Lys McLaughlin Pike

Why did you choose to conserve your land? What motivated you?

Because I don’t want the land to be developed. It’s crowded in the United States: the number of humans has tripled since I was born. We played roadside poker driving to Maine for the summer in the 40s: a chicken was 1 point, a cow 5, a sheep 10. No more farms along most of the way now.

Biologist Edward O. Wilson wrote “…I propose that only by committing half of the planet’s surface to nature can we hope to save the immensity of the life forms that compose it.” I am grateful to those who create and created national parks, who protect places so that veerys can sing, loons can call, foxes can roam and crops can grow in fields.

How did you conserve your land?

The first easement covered an old apple orchard and a field and was created in 199x. Heather Rogers drafted the second easement in 2007 which encompasses the majority of the rest of the land my parents owned, which easement also allows for farming and forestry. Both easements are held by Coastal Mountains Land Trust.

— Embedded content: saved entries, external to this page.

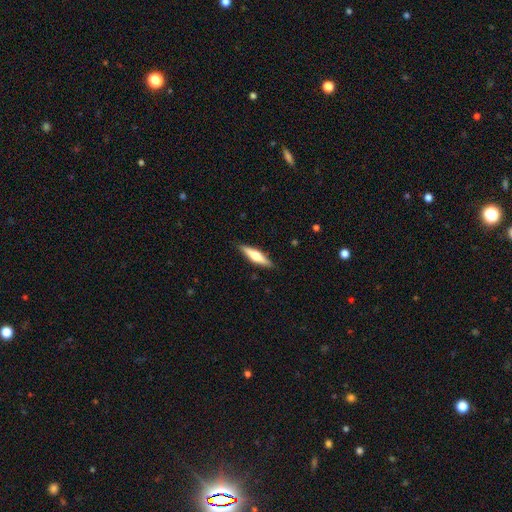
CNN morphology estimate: Q: Smooth or featured?
A: featured or disk (51%); runner-up: smooth (44%)
Q: Edge-on disk?
A: yes (95%); runner-up: no (5%)
Q: Merging?
A: none (89%); runner-up: minor disturbance (8%)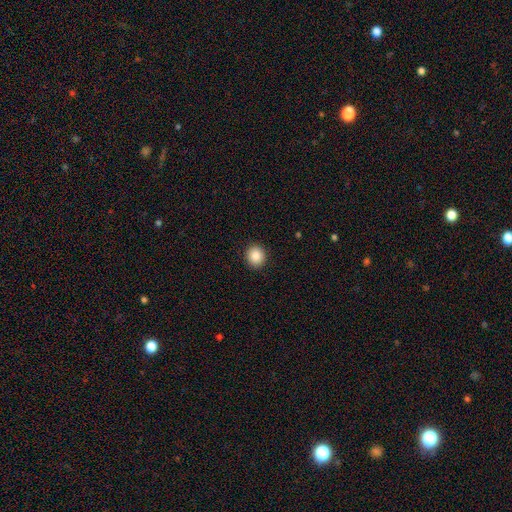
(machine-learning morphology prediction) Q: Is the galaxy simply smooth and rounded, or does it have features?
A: smooth — 87%.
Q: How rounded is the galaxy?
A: round — 87%.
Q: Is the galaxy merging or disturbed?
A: none — 92%.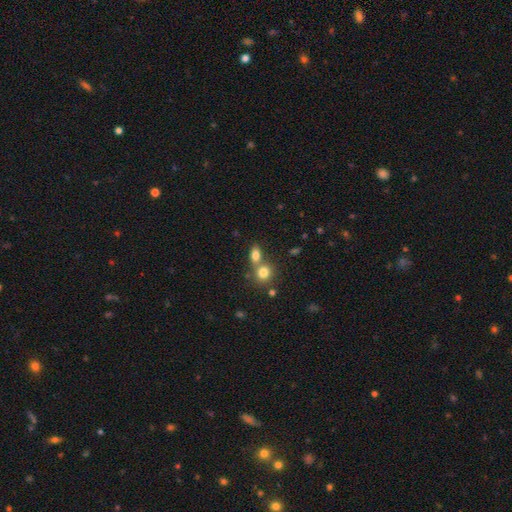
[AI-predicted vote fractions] Morphology: type=smooth (78%); roundness=in between (67%); merging=none (46%).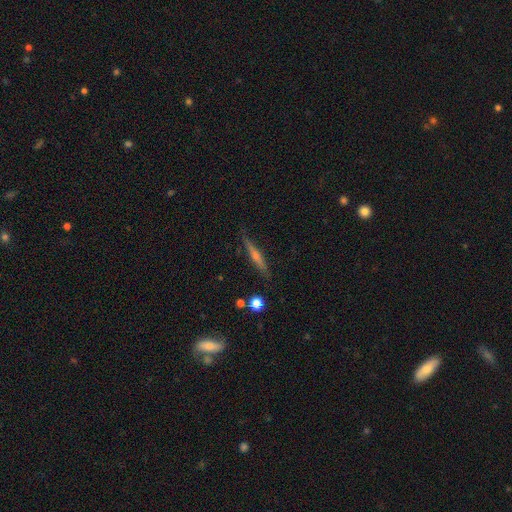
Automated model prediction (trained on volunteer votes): A featured or disk galaxy (63%) viewed edge-on (96%) with a rounded central bulge (65%). Merging: none (86%).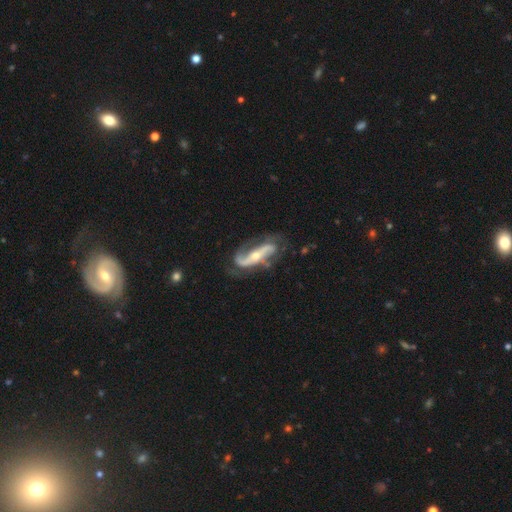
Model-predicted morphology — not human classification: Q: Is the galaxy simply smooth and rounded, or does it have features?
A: featured or disk — 86%.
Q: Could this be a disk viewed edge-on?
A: no — 90%.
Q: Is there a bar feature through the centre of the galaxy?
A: strong — 49%.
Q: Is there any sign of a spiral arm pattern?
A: yes — 94%.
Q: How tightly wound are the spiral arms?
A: loose — 49%.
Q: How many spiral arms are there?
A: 2 — 85%.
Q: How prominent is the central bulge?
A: small — 50%.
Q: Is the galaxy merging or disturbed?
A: none — 62%.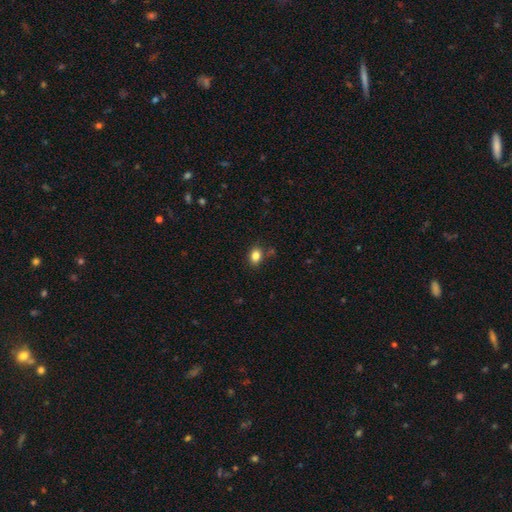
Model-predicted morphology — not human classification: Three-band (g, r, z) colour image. It shows a smooth galaxy with no disk features (84%) that is in between round and cigar-shaped (65%). Merging: none (82%).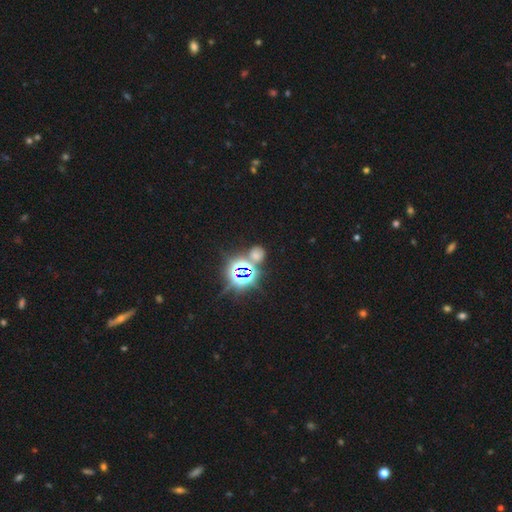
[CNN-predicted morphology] Overall: star or artifact (56%; smooth 35%).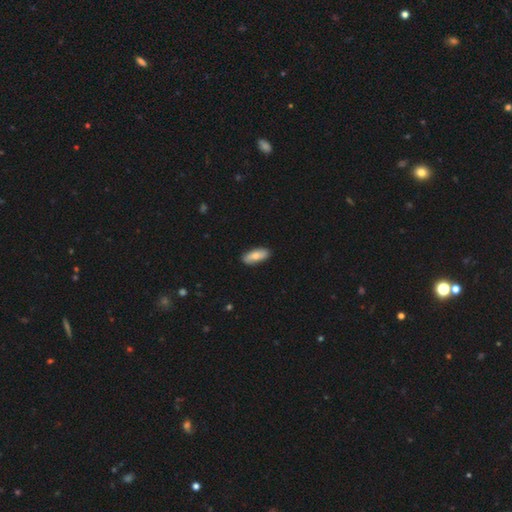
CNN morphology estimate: Smooth or featured?
  - smooth: 74% *
  - featured or disk: 20%
  - star or artifact: 6%
How rounded?
  - in between: 77% *
  - cigar-shaped: 20%
  - round: 2%
Merging?
  - none: 88% *
  - minor disturbance: 9%
  - major disturbance: 2%
  - merger: 1%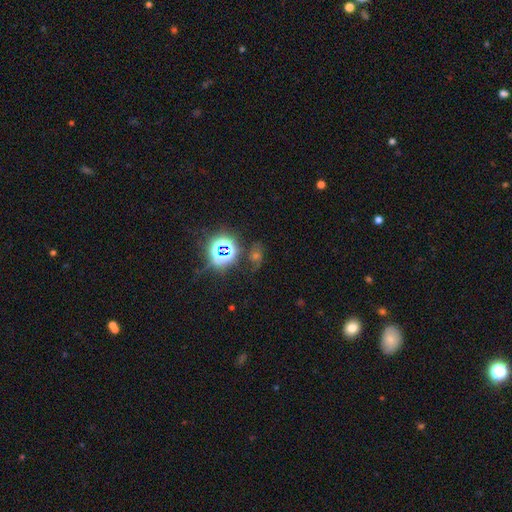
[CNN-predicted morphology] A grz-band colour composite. It shows a star or artifact, not a galaxy (59%).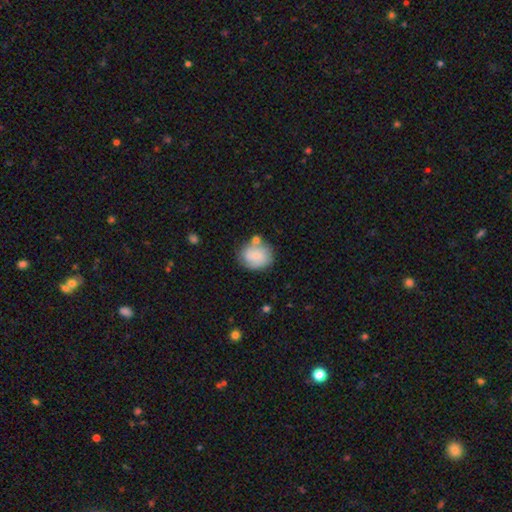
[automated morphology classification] A smooth galaxy with no disk features (69%) that is round (68%).

Vote fractions:
- Smooth or featured? smooth: 69% / featured or disk: 24% / star or artifact: 7%
- How rounded? round: 68% / in between: 31% / cigar-shaped: 1%
- Merging? none: 59% / minor disturbance: 19% / merger: 16% / major disturbance: 6%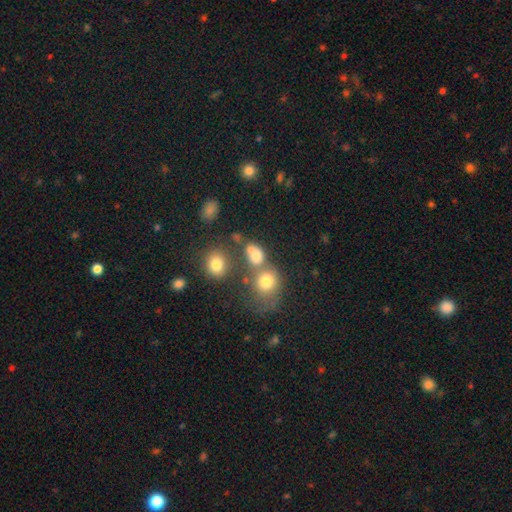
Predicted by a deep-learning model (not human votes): smooth 70%, star or artifact 18%, featured or disk 13%. Down the decision tree: how rounded — round (56%); merging — merger (41%).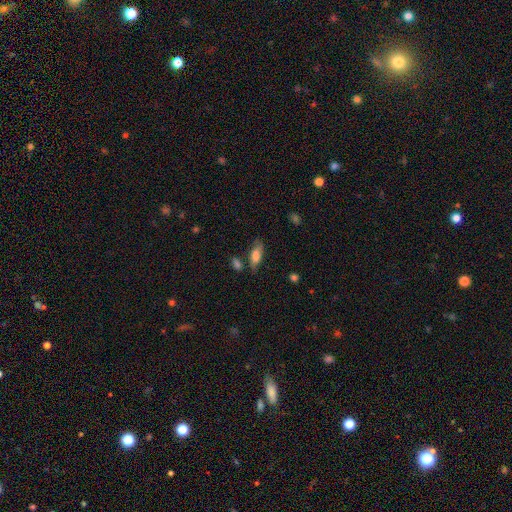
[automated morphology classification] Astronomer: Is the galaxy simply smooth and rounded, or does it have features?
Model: smooth — 72%.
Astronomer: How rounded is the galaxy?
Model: in between — 69%.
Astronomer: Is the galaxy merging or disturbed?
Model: none — 66%.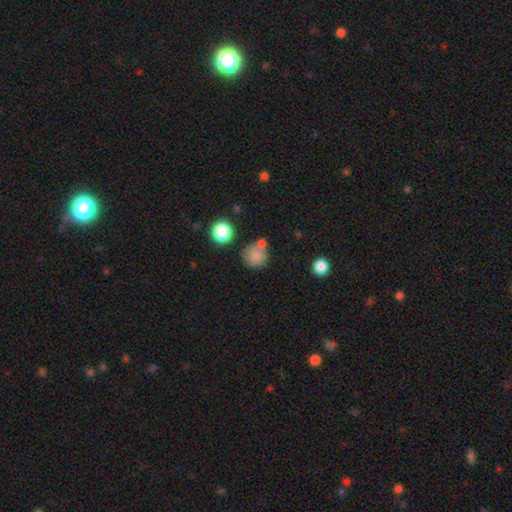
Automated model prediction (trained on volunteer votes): Overall: smooth (80%). How rounded: round (89%). Merging: none (58%; merger 20%).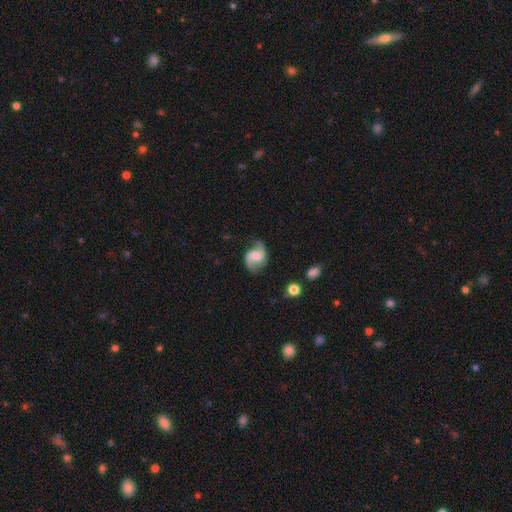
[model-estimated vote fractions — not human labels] Morphology: type=featured or disk (85%); edge-on=no (98%); bar=no (47%); spiral arms=yes (97%); winding=medium (46%); arm count=2 (93%); bulge=moderate (46%); merging=none (76%).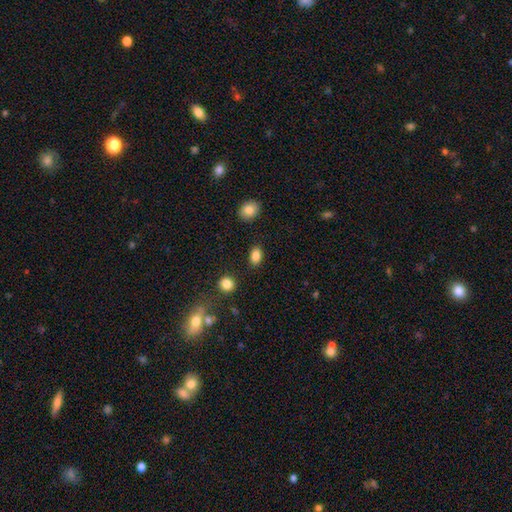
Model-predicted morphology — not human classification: A smooth galaxy with no disk features (87%) that is in between round and cigar-shaped (84%).

Vote fractions:
- Smooth or featured? smooth: 87% / star or artifact: 9% / featured or disk: 4%
- How rounded? in between: 84% / round: 15% / cigar-shaped: 2%
- Merging? none: 86% / minor disturbance: 9% / major disturbance: 3% / merger: 2%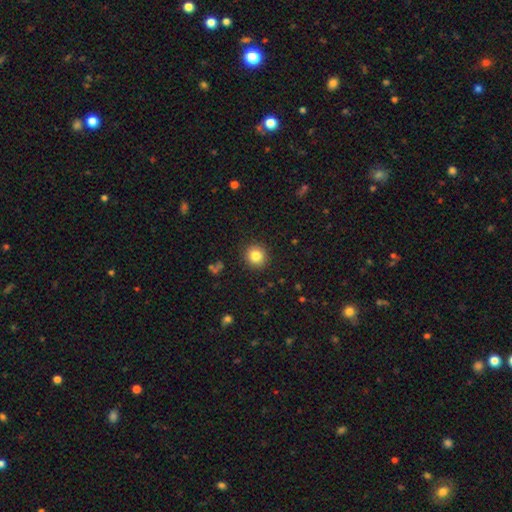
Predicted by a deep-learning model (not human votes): A smooth galaxy with no disk features (83%) that is round (91%).

Vote fractions:
- Smooth or featured? smooth: 83% / star or artifact: 11% / featured or disk: 6%
- How rounded? round: 91% / in between: 8% / cigar-shaped: 1%
- Merging? none: 91% / minor disturbance: 6% / major disturbance: 2% / merger: 1%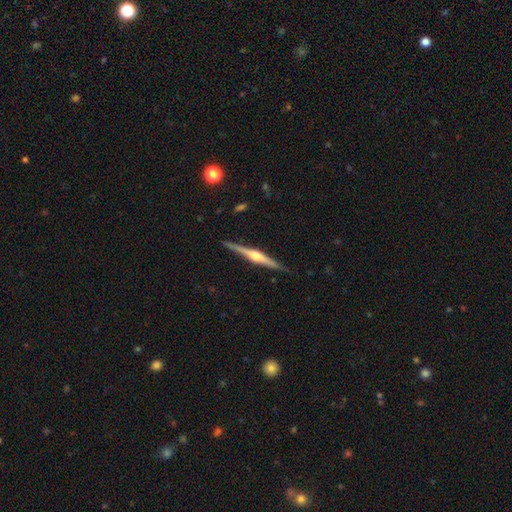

What makes your land so special to you?

I spent summers on this land as a child and loved the freedom the land provided – to go across the lake holding into my horse’s mane, to build hideouts back of the mountain where no adults could find us. As an adult, the remoteness and beauty of this land are increasingly precious.

How did you acquire your land?

I inherited the land from my parents who bought the house and surrounding fields and forest in the 1930s.

Why is protecting your land so important to you?

Knowing that the land will not be developed, built on, carved into small pieces which is harmful to humans as well as non humans in which category I include trees, soil, other animals, and everything else.